Art: Gershwin Show
A peculiar memorial to the late George Gershwin appeared last week in the form of a record made in England by Columbia. GershwinKing of Rhythm is distinguished by sweet & low singing of The Man I Love by Hildegarde, tremolo rendering of a Gershwin tune on the harmonica by Larry Adler, and the cultivated, funereal tones of an English master of ceremonies paying tribute to the composer in odd counterpoint to the smooth, Hebrew melodies of the Jazz King. While this curio was being put on sale in Manhattan phonograph shops, one of the least sentimental and most interesting events in the commemoration of George Gershwin since his death was an exhibition, at Marie Harriman Gallery, of his own paintings.
Gershwin became fascinated with painting in the late 1920s. He began by buying pictures that appealed to him, works by Picasso, Rouault, Derain, Utrillo and by his friends Max Weber and Maurice Sterne. By 1933 his collection was big enough to rate an exhibition at the Chicago Arts Club. Gershwin himself started painting in 1929 and came along fast with a few tips and encouragement from his artist cousin, Henry A. Botkin. He liked to paint so much that in the year or two before his death he actually preferred it to composition at the piano, even thought of giving up his music.

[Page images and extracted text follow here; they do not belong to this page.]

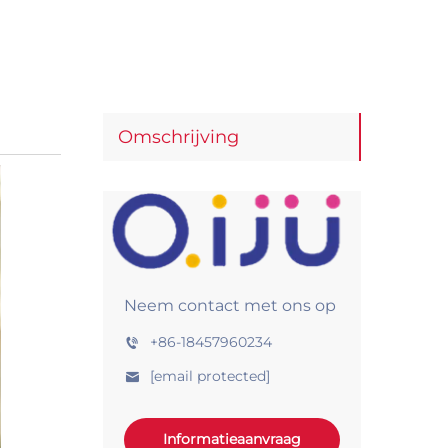
Omschrijving
Neem contact met ons op
+86-18457960234
[email protected]
Informatieaanvraag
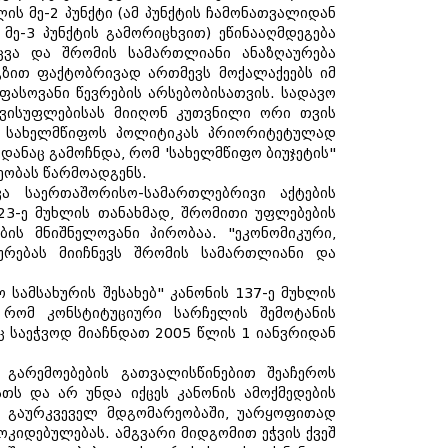
ლის მე-2 პუნქტი (ამ პუნქტის ჩამონათვალიდან
ს მე-3 პუნქტის გამორიცხვით) ეწინააღმდეგება
აცვა და შრომის სამართლიანი ანაზღაურება
გზით ფაქტობრივად ართმევს მოქალაქეებს იმ
ასოვანი წევრების არსებობისათვის. სადავო
ავისუფლებისას მიიღონ კუთვნილი ორი თვის
ბა სახელმწიფოს პოლიტიკას პრიორიტეტულად
იდანაც გამოჩნდა, რომ 'სახელმწიფო ბიუჯეტის"
ეობას წარმოადგენს.
ა საერთაშორისო-სამართლებრივი აქტების
23-ე მუხლის თანახმად, შრომითი უფლებების
ის მნიშნელოვანი პირობაა. "ეკონომიკური,
რებას მიიჩნევს შრომის სამართლიანი და
 სამსახურის შესახებ" კანონის 137-ე მუხლის
, რომ კონსტიტუციური სარჩელის შემოტანის
ც საეჭვოდ მიაჩნდათ 2005 წლის 1 იანვრიდან
გარემოებების გათვალისწინებით შეაჩეროს
თს და არ უნდა იქცეს კანონის ამოქმედების
დ გაურკვეველ მდგომარეობაში, უარყოფითად
ოკიდებულებას. ამგვარი მიდგომით ეჭვის ქვეშ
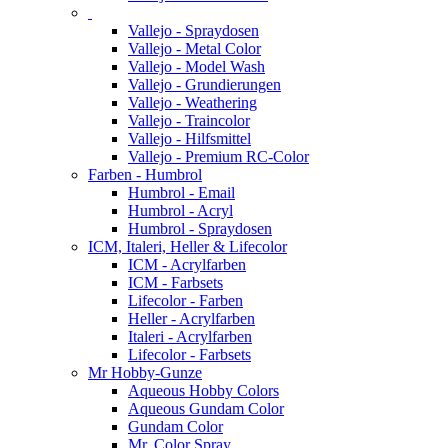
Vallejo - Spraydosen
Vallejo - Metal Color
Vallejo - Model Wash
Vallejo - Grundierungen
Vallejo - Weathering
Vallejo - Traincolor
Vallejo - Hilfsmittel
Vallejo - Premium RC-Color
Farben - Humbrol
Humbrol - Email
Humbrol - Acryl
Humbrol - Spraydosen
ICM, Italeri, Heller & Lifecolor
ICM - Acrylfarben
ICM - Farbsets
Lifecolor - Farben
Heller - Acrylfarben
Italeri - Acrylfarben
Lifecolor - Farbsets
Mr Hobby-Gunze
Aqueous Hobby Colors
Aqueous Gundam Color
Gundam Color
Mr. Color Spray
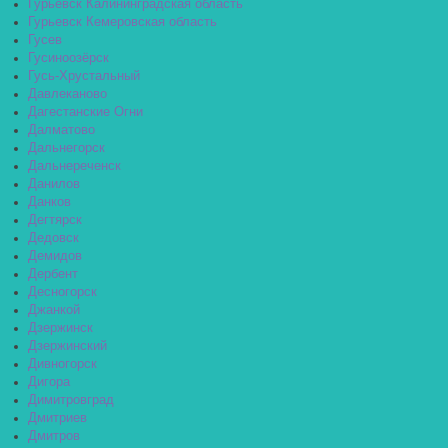
Гурьевск Калининградская область
Гурьевск Кемеровская область
Гусев
Гусиноозёрск
Гусь-Хрустальный
Давлеканово
Дагестанские Огни
Далматово
Дальнегорск
Дальнереченск
Данилов
Данков
Дегтярск
Дедовск
Демидов
Дербент
Десногорск
Джанкой
Дзержинск
Дзержинский
Дивногорск
Дигора
Димитровград
Дмитриев
Дмитров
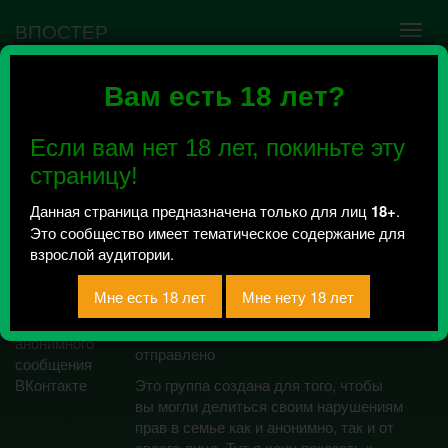
ВПОСТЕР
Вам есть 18 лет?
Ошибка VK API #5
Недействительный access_token! Администратору
Если вам нет 18 лет, покиньте эту
сообщества нужно авторизоваться на сервисе
повторно.
страницу!
Данная страница предназначена только для лиц
18+
.
Это сообщество имеет тематическое содержание для
Помощь при
взрослой аудитории.
нарушении прав
ребенка в семье
Всего 3, за сегодня 0 сообщений
отправлено
Это группа создана для того, чтобы
вы могли делиться своим нарушениям
прав в семье как и анонимно, так и от
своего лица. Тут я хочу показать к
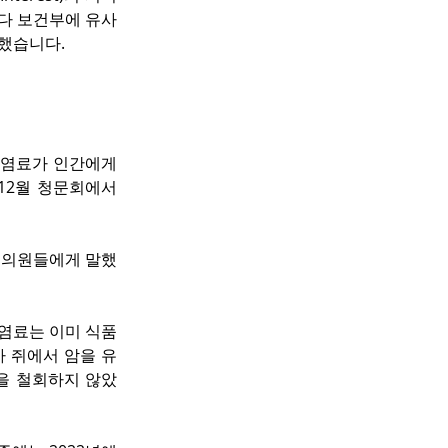
나다 보건부에 유사
못했습니다.
염료가 인간에게 
2월 청문회에서 
에 의원들에게 말했
 염료는 이미 식품
가 쥐에서 암을 유
을 철회하지 않았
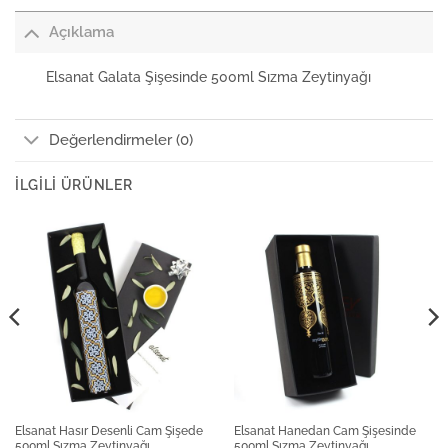
Açıklama
Elsanat Galata Şişesinde 500ml Sızma Zeytinyağı
Değerlendirmeler (0)
İLGILI ÜRÜNLER
Elsanat Hasır Desenli Cam Şişede
Elsanat Hanedan Cam Şişesinde
500ml Sızma Zeytinyağı
500ml Sızma Zeytinyağı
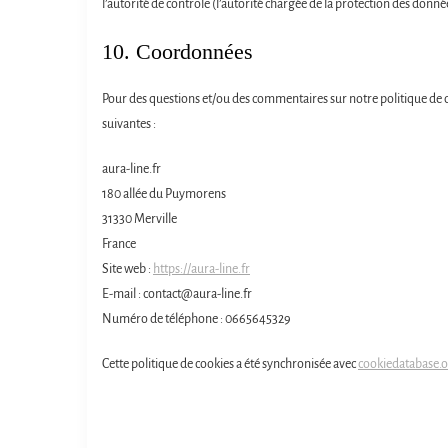
l’autorité de contrôle (l’autorité chargée de la protection des donné
10. Coordonnées
Pour des questions et/ou des commentaires sur notre politique de co
suivantes :
aura-line.fr
180 allée du Puymorens
31330 Merville
France
Site web :
https://aura-line.fr
E-mail :
contact@
aura-line.fr
Numéro de téléphone : 0665645329
Cette politique de cookies a été synchronisée avec
cookiedatabase.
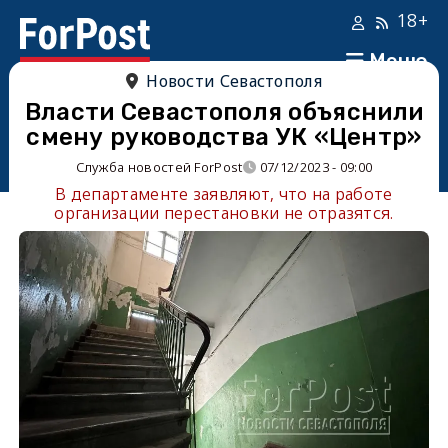
18+
Меню
Новости Севастополя
Власти Севастополя объяснили
смену руководства УК «Центр»
Служба новостей ForPost
07/12/2023 - 09:00
В департаменте заявляют, что на работе
организации перестановки не отразятся.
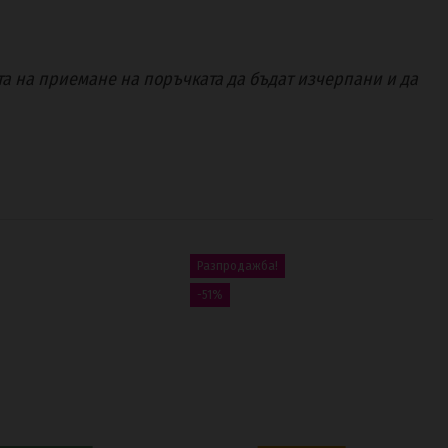
а на приемане на поръчката да бъдат изчерпани и да
Разпродажба!
Изчерпан
-51%
В наличност
Геллак Irrisistable
103335
гел – Сребърен ефект
ионален маникюр TPO
12,50 €
25,26 €
Free
24,45 BGN
104025
36,56 €
00
d.
05
:
06
:
42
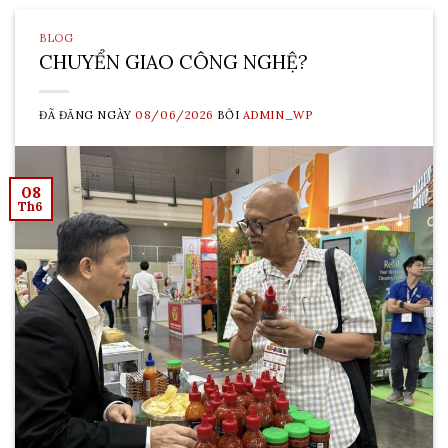
BLOG
CHUYỂN GIAO CÔNG NGHỆ?
ĐÃ ĐĂNG NGÀY
08/06/2026
BỞI
ADMIN_WP
08
Th6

The one-man show which opened last week was a year ahead of the time the artist had planned to give it. Among 37 paintings and drawings were the first Gershwin still-life, done in 1929, several pen-and-ink drawings which showed that the Jazz King had made himself a sensitive draftsman by 1931, and later work in oils. Good pictures:
Grandfather with an East Side Background, a thin-faced, sallow figure with resentful eyes, in a black Sunday suit and derby, angled against a sad line of shops, a huckster, a synagogue.
Self-Portrait in a Checked Sweater: probably the best portrait ever made of George Gershwin.